> Saved data entries
· · · · ·
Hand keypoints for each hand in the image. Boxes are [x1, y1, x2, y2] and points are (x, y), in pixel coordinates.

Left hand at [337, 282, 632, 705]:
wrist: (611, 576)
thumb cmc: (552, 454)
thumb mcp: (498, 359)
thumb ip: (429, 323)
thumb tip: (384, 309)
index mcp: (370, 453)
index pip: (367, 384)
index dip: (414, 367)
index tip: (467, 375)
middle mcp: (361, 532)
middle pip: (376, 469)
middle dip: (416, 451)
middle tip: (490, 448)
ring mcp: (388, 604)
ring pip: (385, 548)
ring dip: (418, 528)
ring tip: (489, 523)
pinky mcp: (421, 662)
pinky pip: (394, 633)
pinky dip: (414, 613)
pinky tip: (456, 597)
· · · · ·
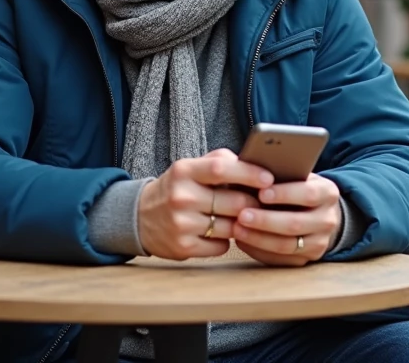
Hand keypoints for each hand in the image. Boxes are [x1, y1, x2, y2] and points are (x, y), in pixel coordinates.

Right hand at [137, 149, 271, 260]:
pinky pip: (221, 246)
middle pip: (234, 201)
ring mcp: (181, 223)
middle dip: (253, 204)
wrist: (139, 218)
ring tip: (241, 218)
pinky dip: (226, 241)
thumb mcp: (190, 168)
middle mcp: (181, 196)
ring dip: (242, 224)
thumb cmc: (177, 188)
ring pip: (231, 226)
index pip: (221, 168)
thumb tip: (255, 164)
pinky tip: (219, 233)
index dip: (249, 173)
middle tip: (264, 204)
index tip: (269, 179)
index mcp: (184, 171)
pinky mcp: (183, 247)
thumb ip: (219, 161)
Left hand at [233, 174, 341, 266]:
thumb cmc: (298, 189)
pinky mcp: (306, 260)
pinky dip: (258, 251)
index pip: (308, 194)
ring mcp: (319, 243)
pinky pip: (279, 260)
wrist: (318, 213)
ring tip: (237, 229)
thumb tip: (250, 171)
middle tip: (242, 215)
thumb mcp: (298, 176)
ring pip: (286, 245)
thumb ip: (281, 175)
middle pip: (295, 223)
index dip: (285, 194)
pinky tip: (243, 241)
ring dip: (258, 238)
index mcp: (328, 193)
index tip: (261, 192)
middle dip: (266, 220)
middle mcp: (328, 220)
· · · · ·
> What is needed
Could you return exactly the lines above from the line with "Right hand at" to the line with "middle mcp: (328, 220)", both included, and nothing else?

> Completed task
Right hand at [137, 149, 271, 260]:
pinky pip: (221, 246)
middle pip: (234, 201)
ring mcp: (181, 223)
middle dip: (253, 204)
wrist: (139, 218)
ring tip: (241, 218)
pinky dip: (226, 241)
thumb mcp: (190, 168)
middle mcp: (181, 196)
ring dip: (242, 224)
thumb cmc: (177, 188)
ring pip: (231, 226)
index pip: (221, 168)
thumb tip: (255, 164)
pinky tip: (219, 233)
index dip: (249, 173)
middle tip: (264, 204)
index tip: (269, 179)
index mcp: (184, 171)
pinky mcp: (183, 247)
thumb ip: (219, 161)
Left hand at [233, 174, 341, 266]:
thumb cmc: (298, 189)
pinky mcp: (306, 260)
pinky dip: (258, 251)
index pip: (308, 194)
ring mcp: (319, 243)
pinky pip: (279, 260)
wrist: (318, 213)
ring tip: (237, 229)
thumb tip: (250, 171)
middle tip: (242, 215)
thumb mcp: (298, 176)
ring pip: (286, 245)
thumb ip: (281, 175)
middle pip: (295, 223)
index dip: (285, 194)
pinky tip: (243, 241)
ring dip: (258, 238)
index mcp: (328, 193)
index tip: (261, 192)
middle dip: (266, 220)
middle mcp: (328, 220)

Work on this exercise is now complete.